I’ve always liked the saying, “If it were easy, everybody would be doing it.” Sadly, the natural response to that is often, “Well, it must be nice to have… [whatever you earned that they resent your having earned].”
A successful person doesn’t just wake up to discover great achievement. Good ideas usually evolve over time and are almost always accompanied by failure and disappointment along the way. Christopher Columbus had a good idea. Unfortunately, almost nobody believed him, and he needed the moral and financial support of others to launch his mission that changed the world. It must have been exhausting and frustrating, and the years that followed were a disappointment as well. It doesn’t take away from the greatness of his idea, but it shows how great ideas don’t always lead to easy street.
There’s a crucial difference between the attitudes of successful people and people who do not succeed. Successful people take failure in stride, using it as data to figure out what’s actually right. Their failures are far less important than the success they expect. Unsuccessful people see failure as unacceptable, so they never take risks. Of course Columbus wanted to prove that Earth was round, but he also wanted to accomplish other things that he could not. If he had realized how hard it would be, he might have given up rather than persisting against unbelievable odds. His life and the lives of everyone else – even today – would probably have been very different.
Success is a combination of good ideas and hard work. For someone who believes in a great idea, working hard is not a burden. In fact, it’s part of the reward! People who are filled with resentment (the “must be nice” crowd from above) don’t understand this. They look at someone who’s successful and they think, “He or she is so lucky.” Luck had nothing to do with it, other than serving as a general term for coincidence and happenstance combined with creativity and the effort required to bring that idea to fruition. The envious person who mutters “must be nice” believes that one person is just as likely as another to achieve fame, fortune, or success. It’s therefore “unfair” when one person accomplishes more than another.
Successful people unintentionally foster envy by saying things like, “I’m very fortunate.” Did your rich relative die and leave you millions? If so, then that’s certainly fortunate. But it’s still up to you to hold on to that fortune or spend it in a way that makes you happy. Inheritances aside, most fortunes have to be created. Envious people evade the fact that most wealth is caused by an idea somebody had for which a lot of people were willing to pay.
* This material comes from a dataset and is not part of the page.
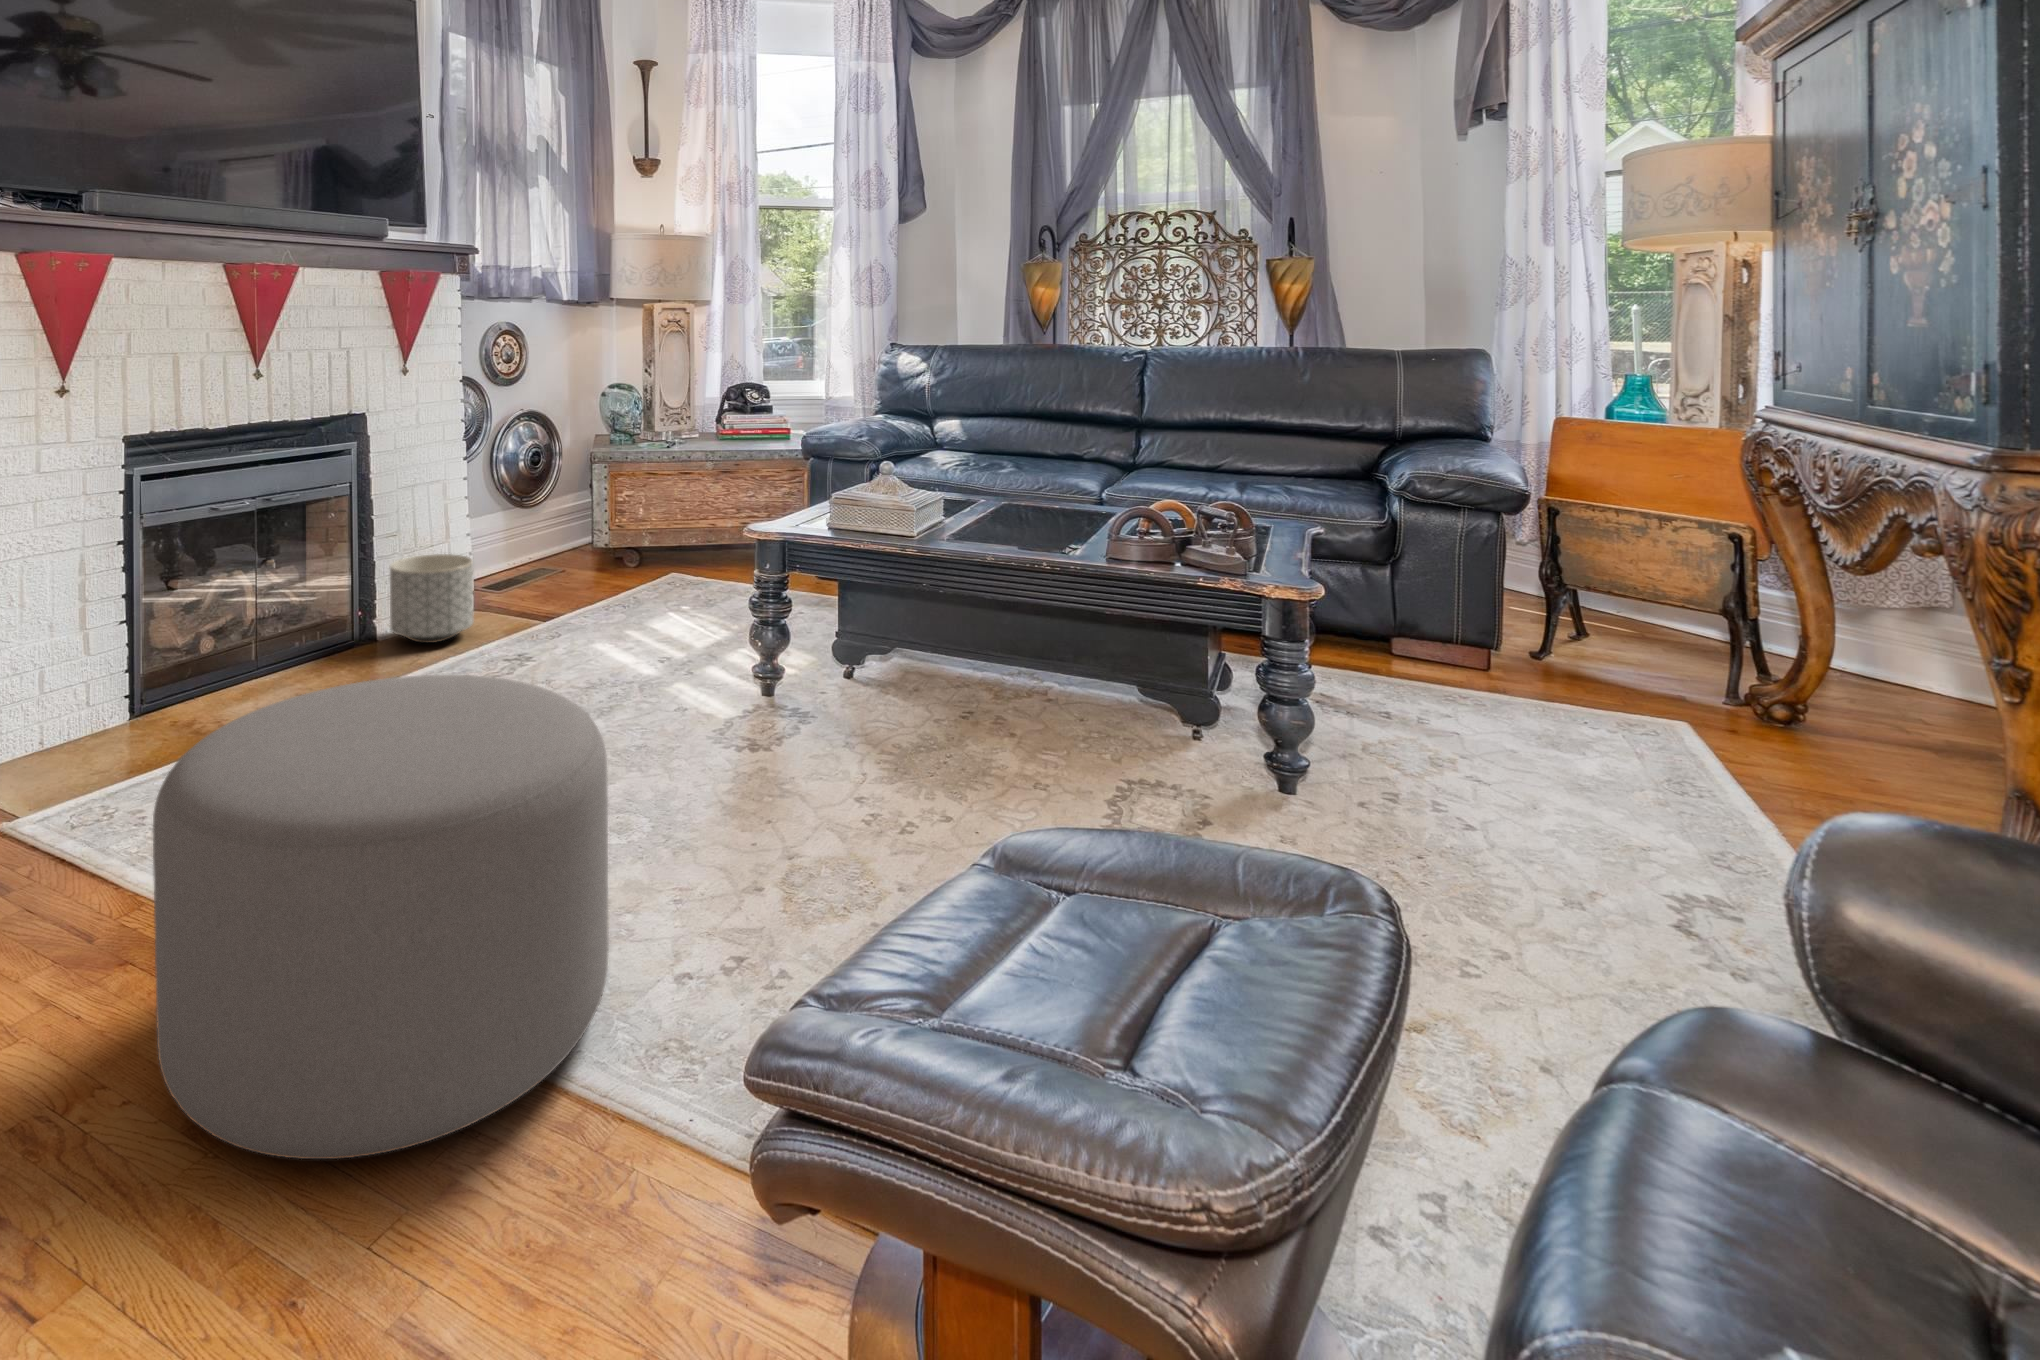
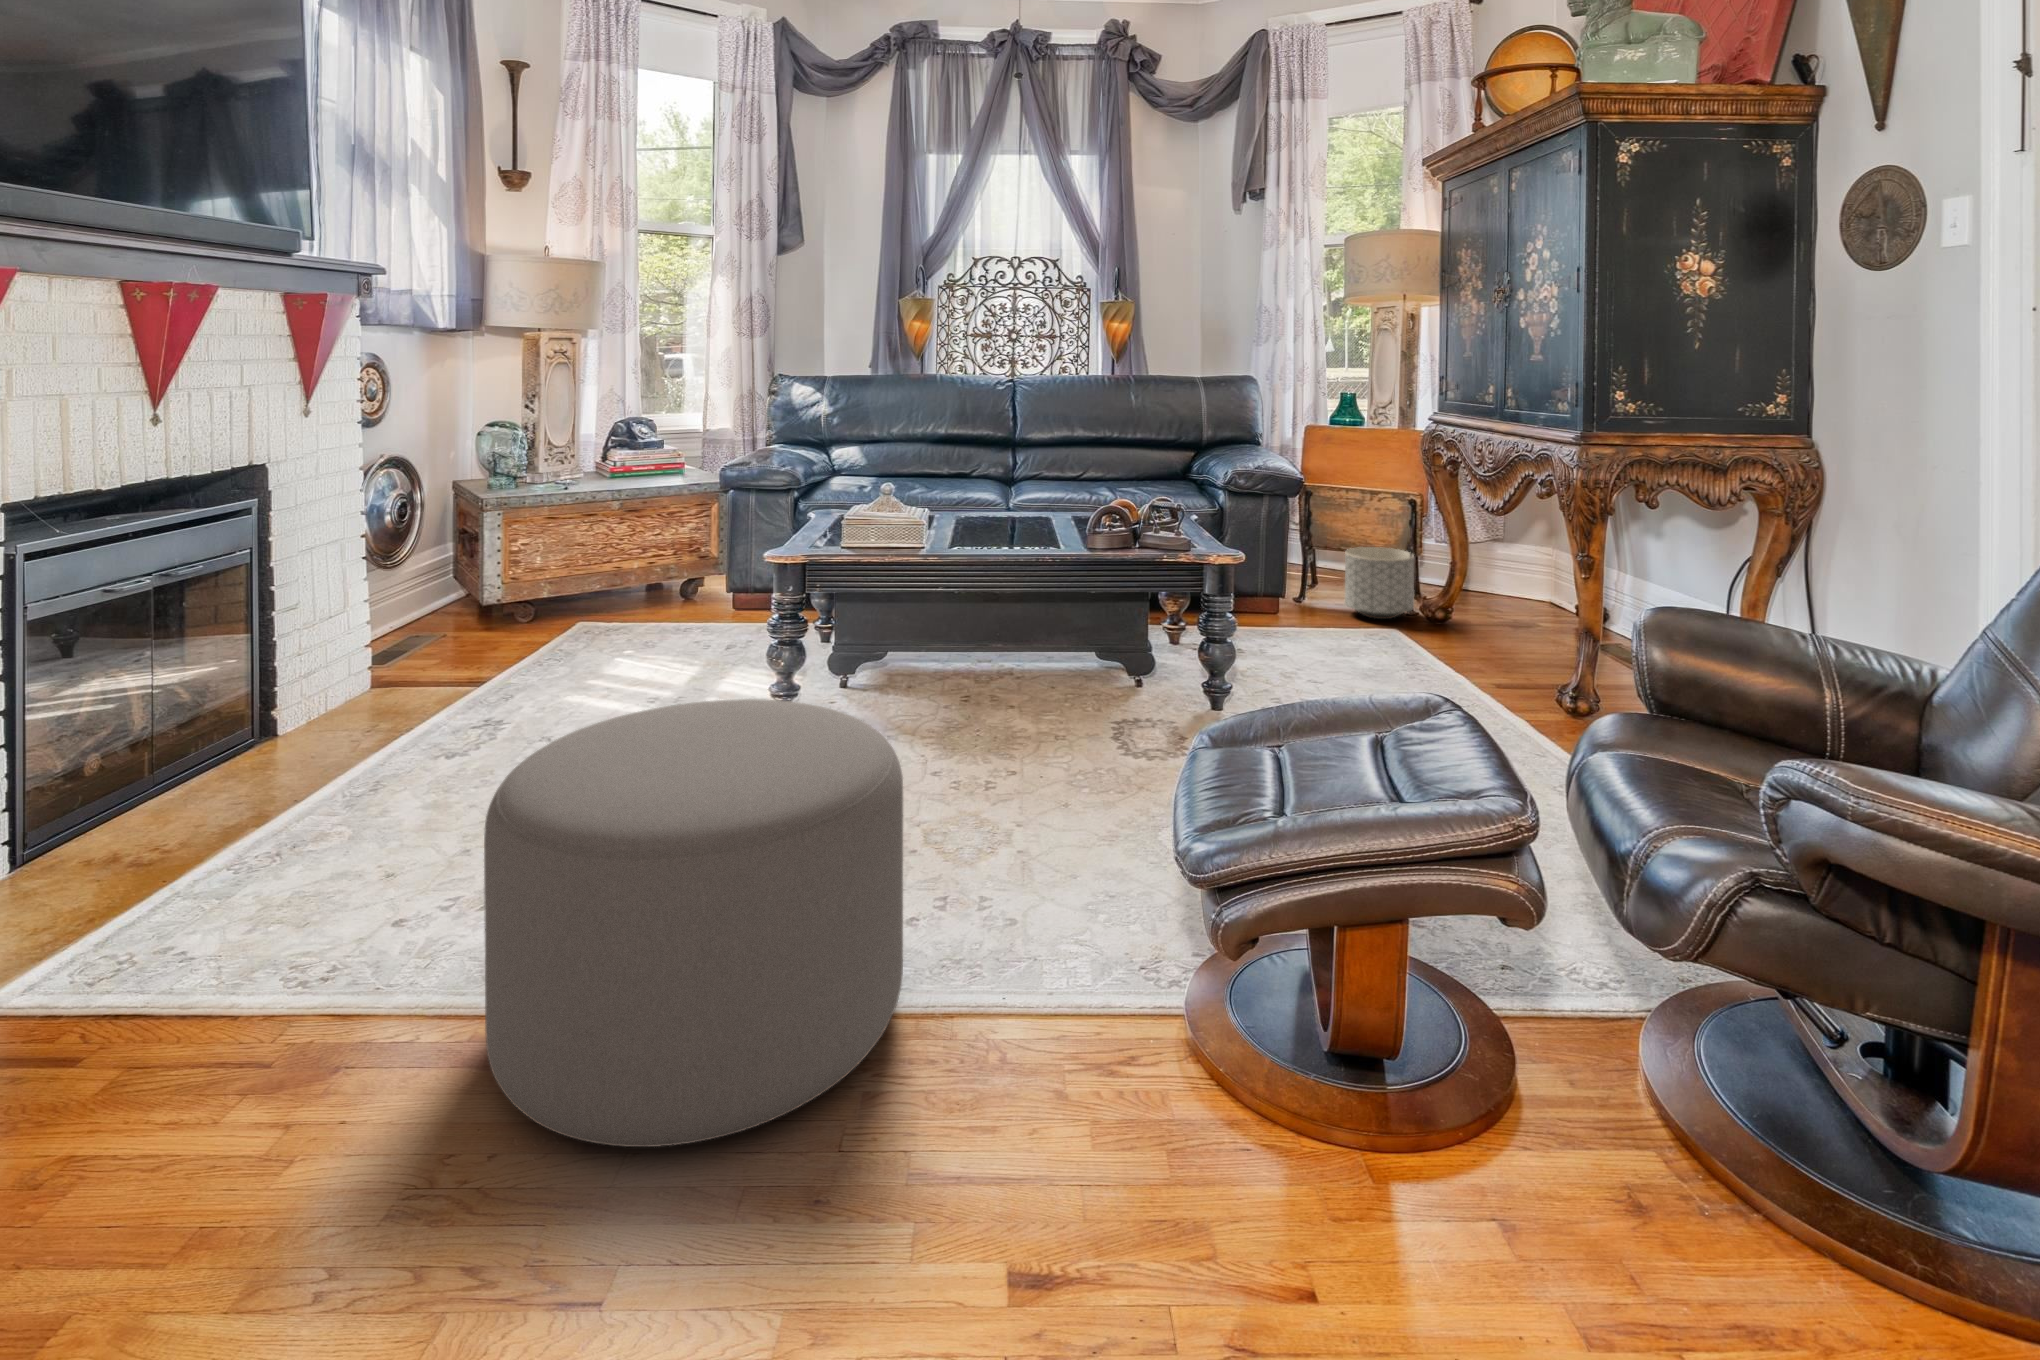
planter: present [390,554,474,643] -> present [1345,547,1414,619]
A by-product of that envy is a sanctimonious disdain for money (though he or she clearly wants money). This disdain is nothing more than resentment toward the productive efforts of others and anyone who benefits from those efforts. Envy is prevalent, destructive and irrational, and it fuels much, if not all, of today’s “us against them” social and political policies.
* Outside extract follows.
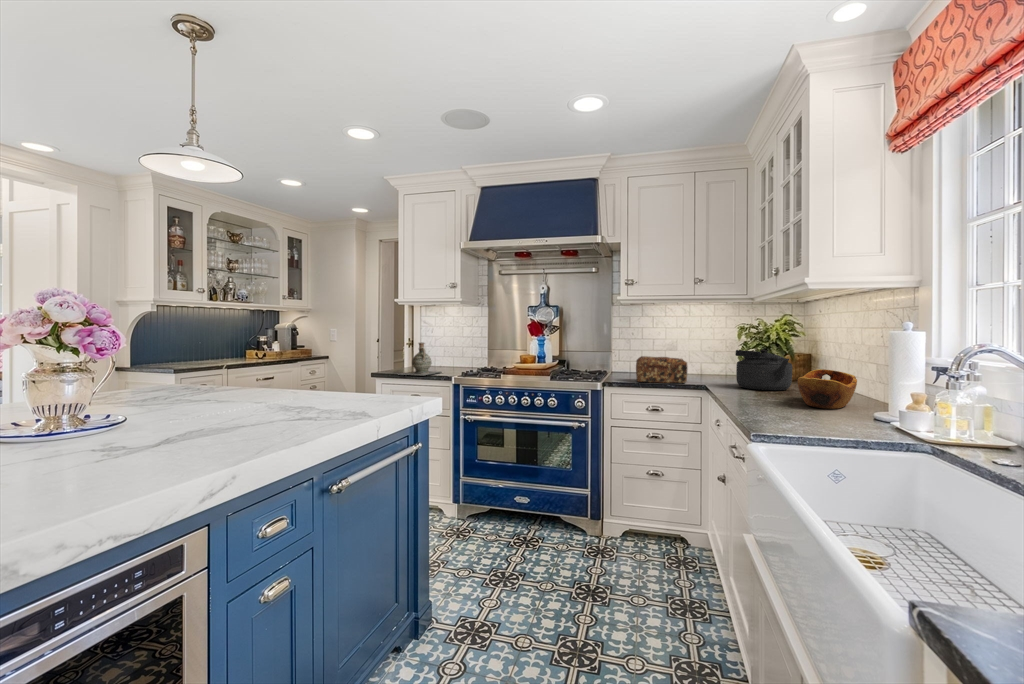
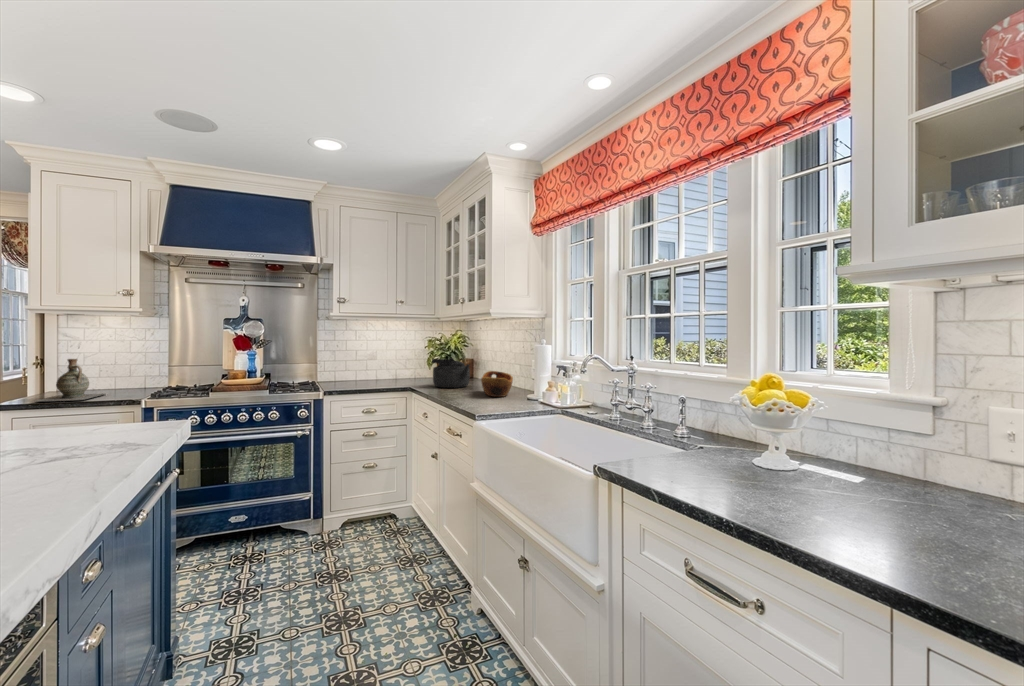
bread loaf: present [636,356,687,383] -> none [351,366,396,389]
It’s psychologically healthy to value success, its potential and actualization in yourself and others. Healthy thinkers want success to flourish everywhere; the more the merrier. Achievement is not only an end in itself, but also a value to all who benefit from it. It can inspire, comfort and profit those who are not quite so successful. Great success is special, and it’s not the norm. It doesn’t come to everyone, including those who make great efforts. But that’s no reason to resent it.